- How to complete this task:
Go through the entries below. Copy each line in which "could" appears.

(Beginning of Record excerpts)

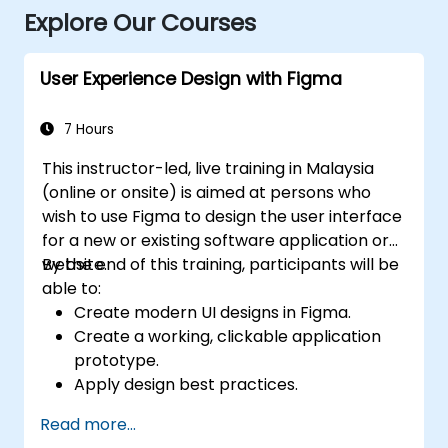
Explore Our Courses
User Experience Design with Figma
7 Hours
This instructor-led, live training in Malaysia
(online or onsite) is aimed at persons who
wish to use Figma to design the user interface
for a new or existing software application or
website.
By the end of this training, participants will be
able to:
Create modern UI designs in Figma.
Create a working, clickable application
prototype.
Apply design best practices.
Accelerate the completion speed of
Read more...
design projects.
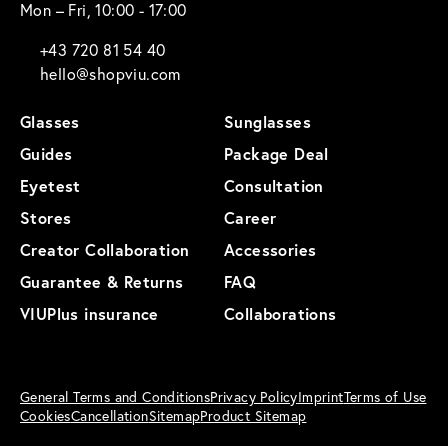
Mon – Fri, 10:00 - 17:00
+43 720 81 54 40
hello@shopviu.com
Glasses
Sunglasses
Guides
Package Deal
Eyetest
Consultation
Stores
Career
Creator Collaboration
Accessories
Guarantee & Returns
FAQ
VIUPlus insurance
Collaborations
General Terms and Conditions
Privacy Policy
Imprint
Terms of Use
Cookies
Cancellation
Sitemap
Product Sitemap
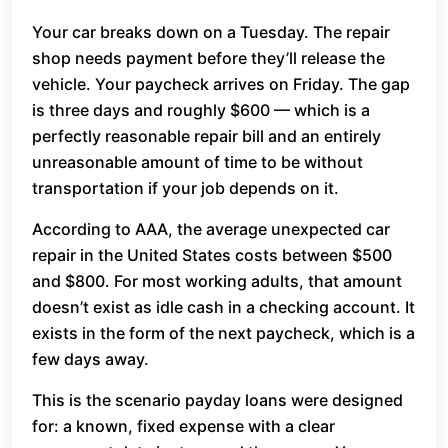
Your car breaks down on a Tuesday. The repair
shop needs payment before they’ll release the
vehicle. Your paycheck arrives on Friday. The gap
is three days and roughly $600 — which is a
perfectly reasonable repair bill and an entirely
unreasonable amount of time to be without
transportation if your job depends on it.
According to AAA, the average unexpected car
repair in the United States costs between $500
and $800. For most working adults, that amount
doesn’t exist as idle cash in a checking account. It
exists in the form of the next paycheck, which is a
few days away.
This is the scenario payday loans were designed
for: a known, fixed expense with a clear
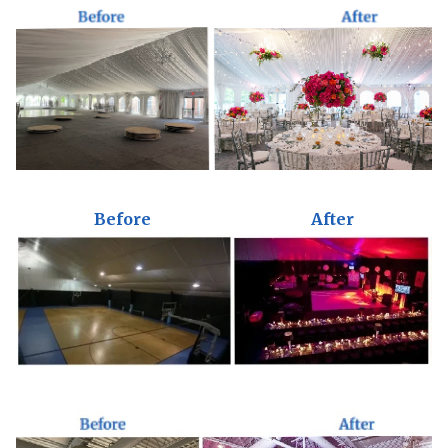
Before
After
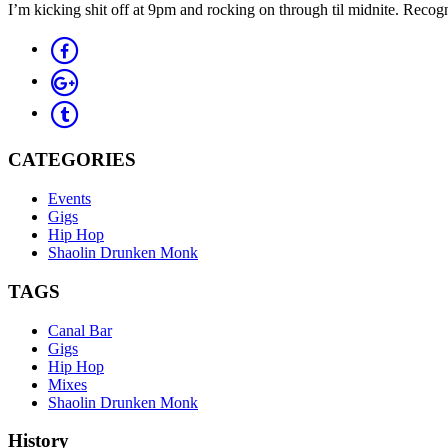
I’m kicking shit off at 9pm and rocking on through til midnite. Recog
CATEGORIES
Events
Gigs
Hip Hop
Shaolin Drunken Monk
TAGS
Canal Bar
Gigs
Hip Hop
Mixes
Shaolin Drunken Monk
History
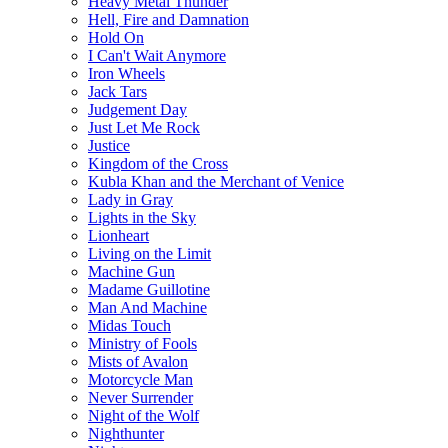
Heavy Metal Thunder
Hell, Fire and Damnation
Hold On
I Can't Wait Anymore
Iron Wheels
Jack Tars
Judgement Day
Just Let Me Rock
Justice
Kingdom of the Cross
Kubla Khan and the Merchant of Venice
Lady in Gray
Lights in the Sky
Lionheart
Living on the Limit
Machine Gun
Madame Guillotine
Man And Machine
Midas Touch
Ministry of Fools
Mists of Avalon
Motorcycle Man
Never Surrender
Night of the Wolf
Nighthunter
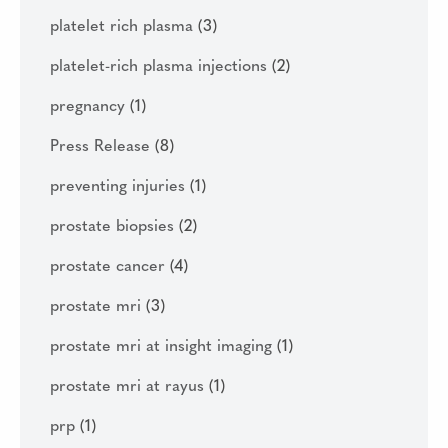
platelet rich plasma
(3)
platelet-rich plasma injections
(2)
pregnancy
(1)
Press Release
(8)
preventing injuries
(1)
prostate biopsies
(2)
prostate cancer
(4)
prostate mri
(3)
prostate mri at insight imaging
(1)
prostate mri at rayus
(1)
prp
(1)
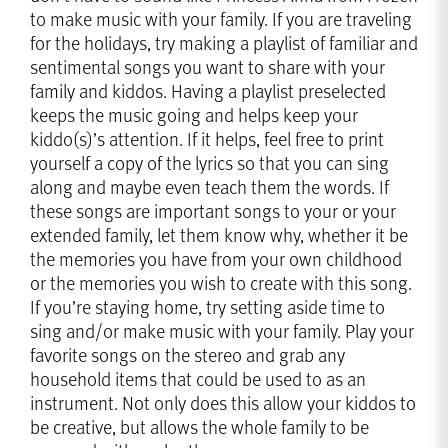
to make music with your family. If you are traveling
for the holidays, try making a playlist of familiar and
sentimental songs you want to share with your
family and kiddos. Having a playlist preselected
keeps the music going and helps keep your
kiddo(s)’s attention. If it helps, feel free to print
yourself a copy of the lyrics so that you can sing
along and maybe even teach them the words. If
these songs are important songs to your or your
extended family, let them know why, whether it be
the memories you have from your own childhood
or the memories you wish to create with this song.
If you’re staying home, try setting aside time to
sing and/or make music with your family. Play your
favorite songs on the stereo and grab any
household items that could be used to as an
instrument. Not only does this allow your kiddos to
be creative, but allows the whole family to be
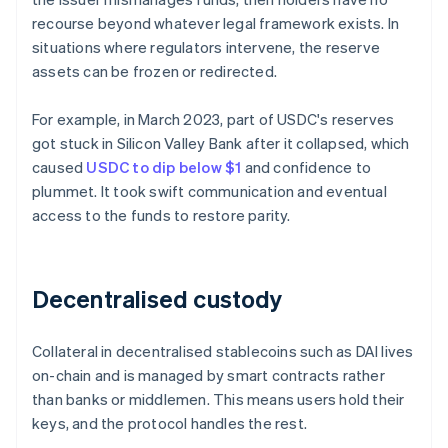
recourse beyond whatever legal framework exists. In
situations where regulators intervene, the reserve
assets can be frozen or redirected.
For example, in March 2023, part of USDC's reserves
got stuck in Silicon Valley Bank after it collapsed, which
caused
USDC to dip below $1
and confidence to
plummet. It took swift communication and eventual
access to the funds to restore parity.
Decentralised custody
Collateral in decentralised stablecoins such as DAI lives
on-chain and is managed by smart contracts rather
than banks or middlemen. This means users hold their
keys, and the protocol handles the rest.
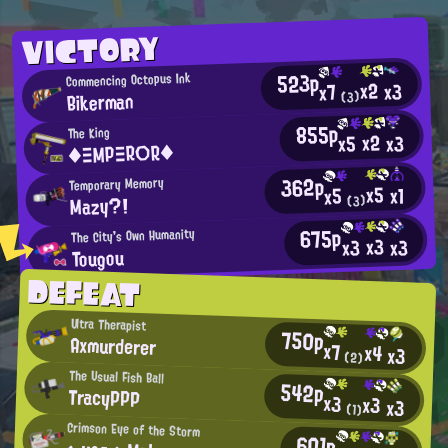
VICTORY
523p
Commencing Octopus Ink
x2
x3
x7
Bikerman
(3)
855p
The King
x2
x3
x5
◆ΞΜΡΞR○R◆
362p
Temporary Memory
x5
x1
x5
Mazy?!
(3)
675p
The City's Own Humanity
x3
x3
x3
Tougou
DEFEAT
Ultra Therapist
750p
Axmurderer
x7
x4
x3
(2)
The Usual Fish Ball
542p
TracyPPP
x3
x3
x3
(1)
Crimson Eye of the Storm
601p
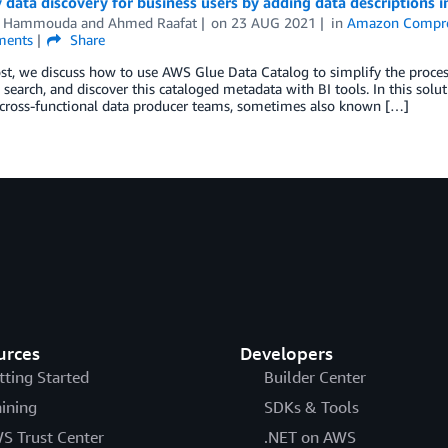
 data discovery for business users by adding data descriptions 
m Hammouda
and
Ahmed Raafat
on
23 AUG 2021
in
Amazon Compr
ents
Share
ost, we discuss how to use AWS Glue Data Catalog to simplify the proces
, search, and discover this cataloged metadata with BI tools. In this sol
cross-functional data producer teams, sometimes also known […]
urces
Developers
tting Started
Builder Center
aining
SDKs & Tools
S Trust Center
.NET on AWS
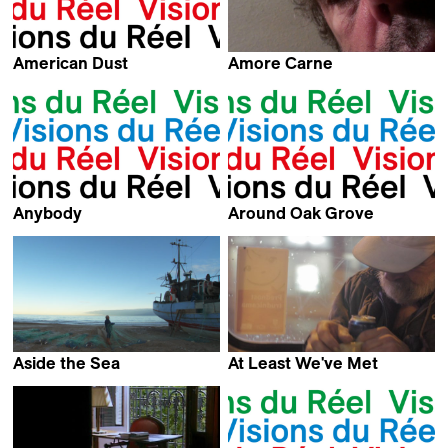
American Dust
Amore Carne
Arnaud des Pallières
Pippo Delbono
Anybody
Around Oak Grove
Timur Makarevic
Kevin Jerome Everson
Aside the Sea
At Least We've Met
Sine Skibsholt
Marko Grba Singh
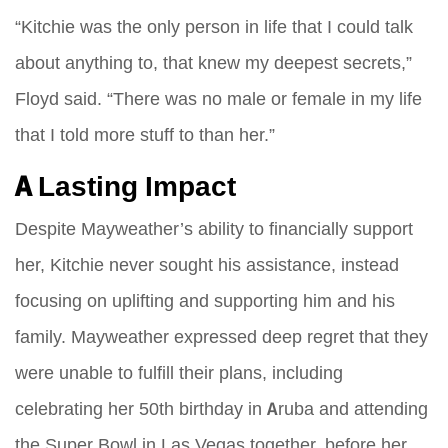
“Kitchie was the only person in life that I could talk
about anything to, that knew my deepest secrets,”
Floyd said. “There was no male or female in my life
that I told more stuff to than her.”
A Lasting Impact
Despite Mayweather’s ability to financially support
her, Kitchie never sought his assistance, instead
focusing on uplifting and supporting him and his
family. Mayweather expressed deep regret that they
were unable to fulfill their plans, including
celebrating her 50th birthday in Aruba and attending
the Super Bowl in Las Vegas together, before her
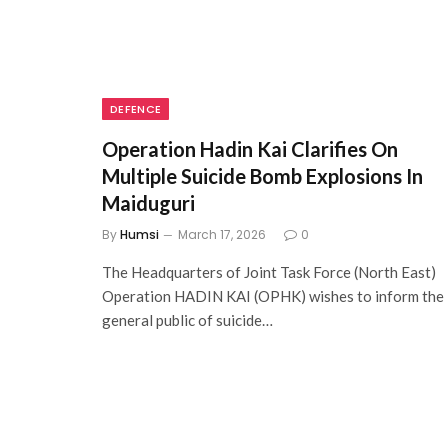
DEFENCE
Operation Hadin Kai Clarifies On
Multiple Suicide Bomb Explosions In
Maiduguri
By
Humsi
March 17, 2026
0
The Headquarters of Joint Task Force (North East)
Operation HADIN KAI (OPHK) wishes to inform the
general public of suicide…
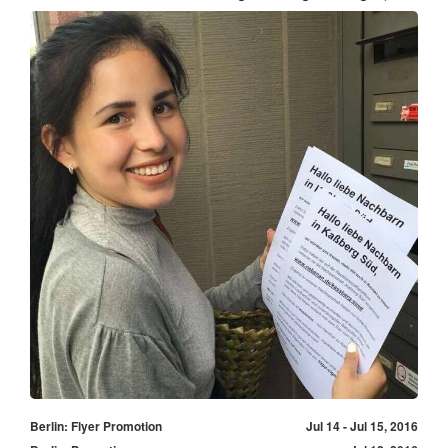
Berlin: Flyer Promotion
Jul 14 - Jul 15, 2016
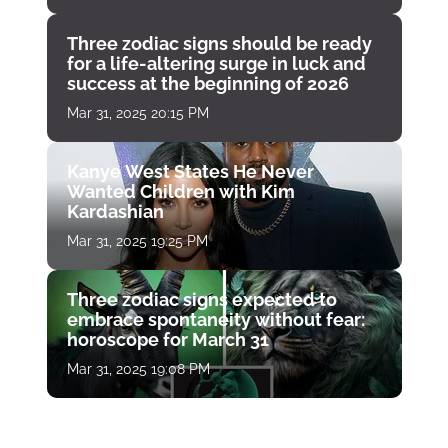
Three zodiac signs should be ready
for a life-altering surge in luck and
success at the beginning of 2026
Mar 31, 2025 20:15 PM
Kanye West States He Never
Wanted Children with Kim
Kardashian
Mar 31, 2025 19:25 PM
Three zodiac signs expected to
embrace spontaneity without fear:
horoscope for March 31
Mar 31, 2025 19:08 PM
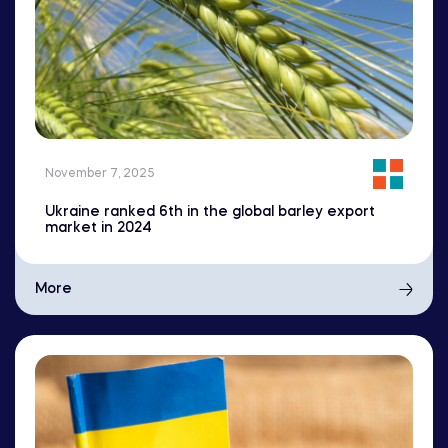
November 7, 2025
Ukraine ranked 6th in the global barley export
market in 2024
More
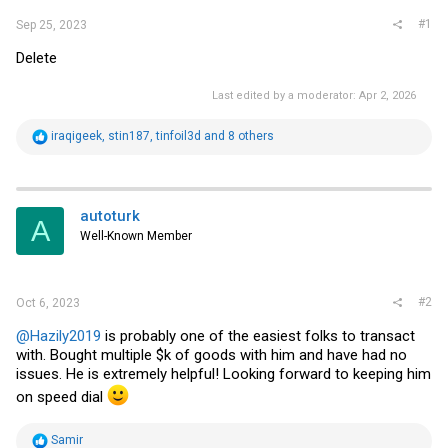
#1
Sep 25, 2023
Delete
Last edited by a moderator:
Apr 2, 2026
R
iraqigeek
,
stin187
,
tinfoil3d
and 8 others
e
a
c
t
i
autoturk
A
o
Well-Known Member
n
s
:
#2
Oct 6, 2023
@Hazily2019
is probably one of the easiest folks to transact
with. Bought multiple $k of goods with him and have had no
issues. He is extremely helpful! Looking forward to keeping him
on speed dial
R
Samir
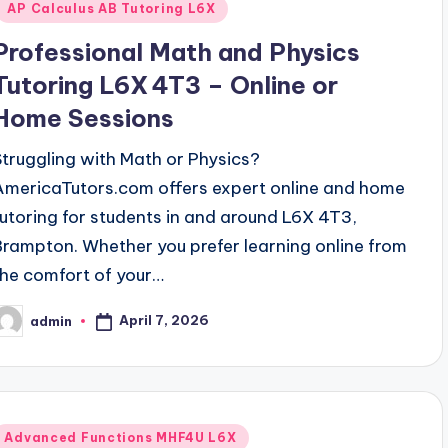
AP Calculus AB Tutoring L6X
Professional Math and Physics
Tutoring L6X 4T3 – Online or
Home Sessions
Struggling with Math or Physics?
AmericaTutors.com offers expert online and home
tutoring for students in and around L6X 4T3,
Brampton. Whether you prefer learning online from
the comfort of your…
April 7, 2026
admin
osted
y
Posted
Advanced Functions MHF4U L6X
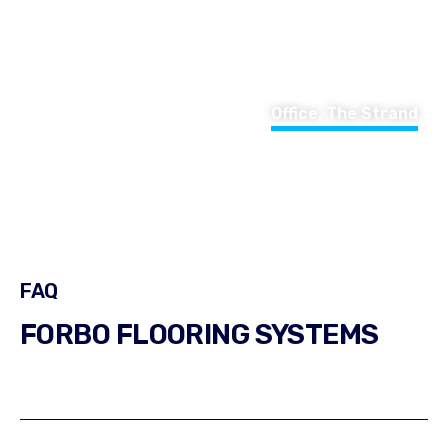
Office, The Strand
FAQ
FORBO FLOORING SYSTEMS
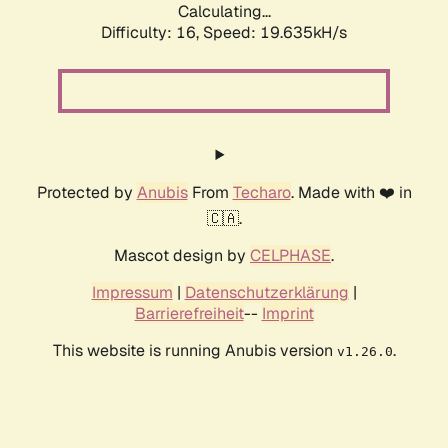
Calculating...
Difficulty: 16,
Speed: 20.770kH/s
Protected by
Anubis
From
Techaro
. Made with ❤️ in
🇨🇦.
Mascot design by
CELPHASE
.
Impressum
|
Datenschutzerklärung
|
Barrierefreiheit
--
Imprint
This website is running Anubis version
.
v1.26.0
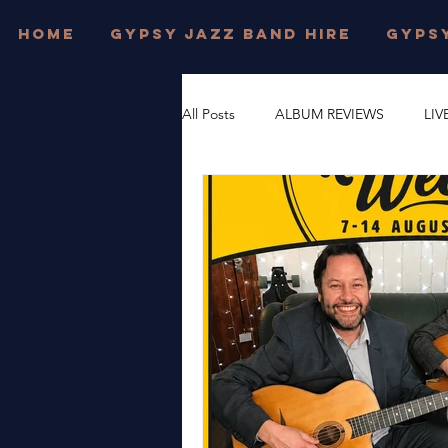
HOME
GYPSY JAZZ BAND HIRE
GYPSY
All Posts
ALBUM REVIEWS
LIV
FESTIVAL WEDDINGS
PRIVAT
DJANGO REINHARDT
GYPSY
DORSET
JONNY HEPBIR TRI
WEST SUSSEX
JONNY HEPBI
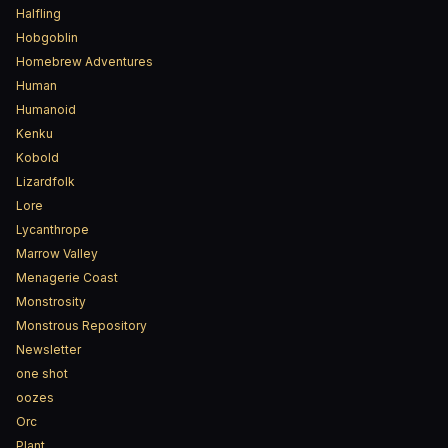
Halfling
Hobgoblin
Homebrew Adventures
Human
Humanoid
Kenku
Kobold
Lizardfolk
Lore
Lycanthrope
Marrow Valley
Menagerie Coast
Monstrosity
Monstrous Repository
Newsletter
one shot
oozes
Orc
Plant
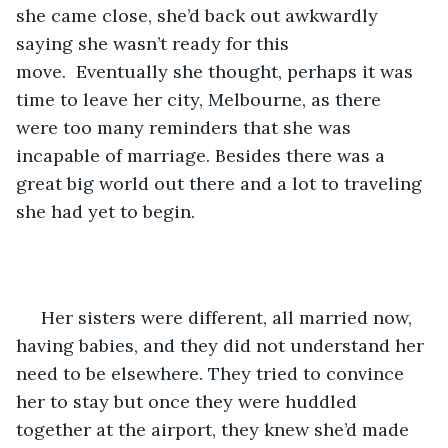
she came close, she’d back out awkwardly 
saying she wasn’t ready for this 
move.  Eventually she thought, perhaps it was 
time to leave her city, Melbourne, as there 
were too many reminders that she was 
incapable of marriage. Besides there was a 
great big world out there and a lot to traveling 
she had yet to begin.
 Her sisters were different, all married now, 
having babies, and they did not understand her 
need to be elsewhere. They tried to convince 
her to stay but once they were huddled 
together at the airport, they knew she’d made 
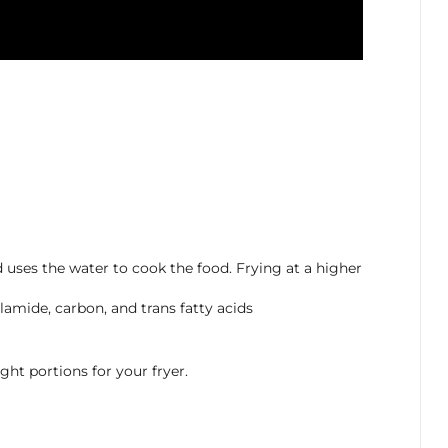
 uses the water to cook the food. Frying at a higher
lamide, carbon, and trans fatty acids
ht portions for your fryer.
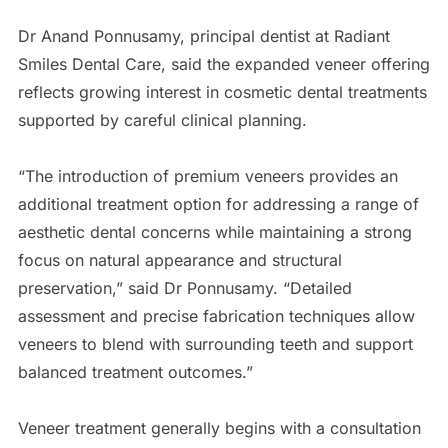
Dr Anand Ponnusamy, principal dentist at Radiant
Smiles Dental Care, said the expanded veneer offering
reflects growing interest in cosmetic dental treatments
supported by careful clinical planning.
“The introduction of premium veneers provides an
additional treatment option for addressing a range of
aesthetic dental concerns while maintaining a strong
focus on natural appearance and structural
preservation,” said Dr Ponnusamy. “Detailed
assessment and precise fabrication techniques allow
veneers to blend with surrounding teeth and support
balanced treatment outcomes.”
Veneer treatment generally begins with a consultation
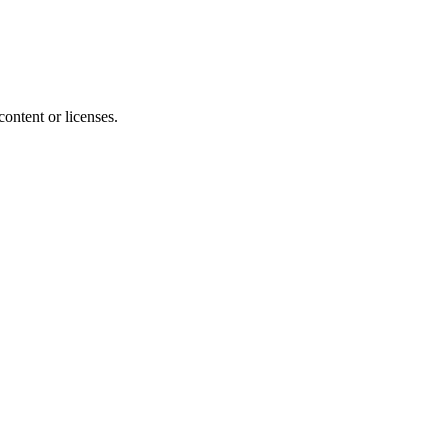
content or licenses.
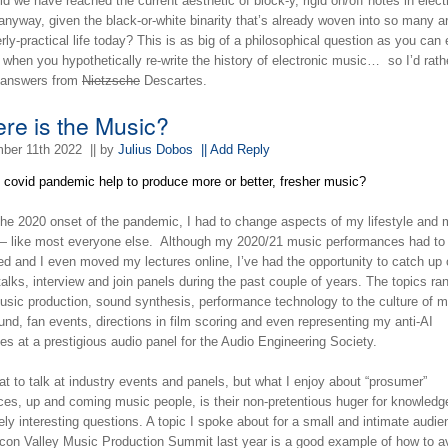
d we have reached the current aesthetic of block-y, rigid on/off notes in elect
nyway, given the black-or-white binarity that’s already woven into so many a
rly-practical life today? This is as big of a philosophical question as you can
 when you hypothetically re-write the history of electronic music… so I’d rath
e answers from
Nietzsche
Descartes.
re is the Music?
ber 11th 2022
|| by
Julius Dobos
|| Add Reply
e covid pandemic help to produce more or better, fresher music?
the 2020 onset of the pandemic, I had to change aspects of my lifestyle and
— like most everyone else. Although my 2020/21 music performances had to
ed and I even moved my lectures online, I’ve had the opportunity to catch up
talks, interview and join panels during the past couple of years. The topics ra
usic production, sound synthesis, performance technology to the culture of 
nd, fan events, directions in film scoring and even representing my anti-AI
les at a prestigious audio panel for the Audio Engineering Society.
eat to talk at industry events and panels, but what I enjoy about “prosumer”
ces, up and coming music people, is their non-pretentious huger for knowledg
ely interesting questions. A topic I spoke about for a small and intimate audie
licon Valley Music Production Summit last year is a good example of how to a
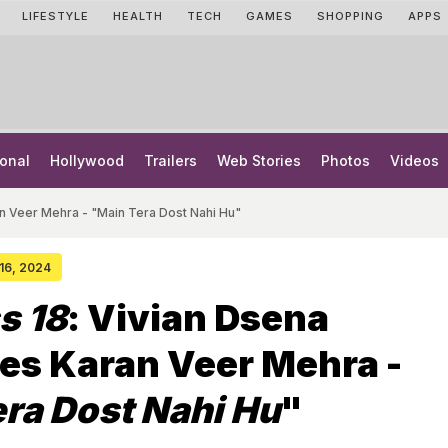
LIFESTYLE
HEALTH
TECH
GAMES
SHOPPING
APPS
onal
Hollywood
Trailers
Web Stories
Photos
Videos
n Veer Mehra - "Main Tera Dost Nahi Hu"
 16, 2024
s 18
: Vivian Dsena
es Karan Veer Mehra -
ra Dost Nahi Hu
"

(End of Record excerpts)

- Response area:
household items that could be used to as an
“Kitchie was the only person in life that I could talk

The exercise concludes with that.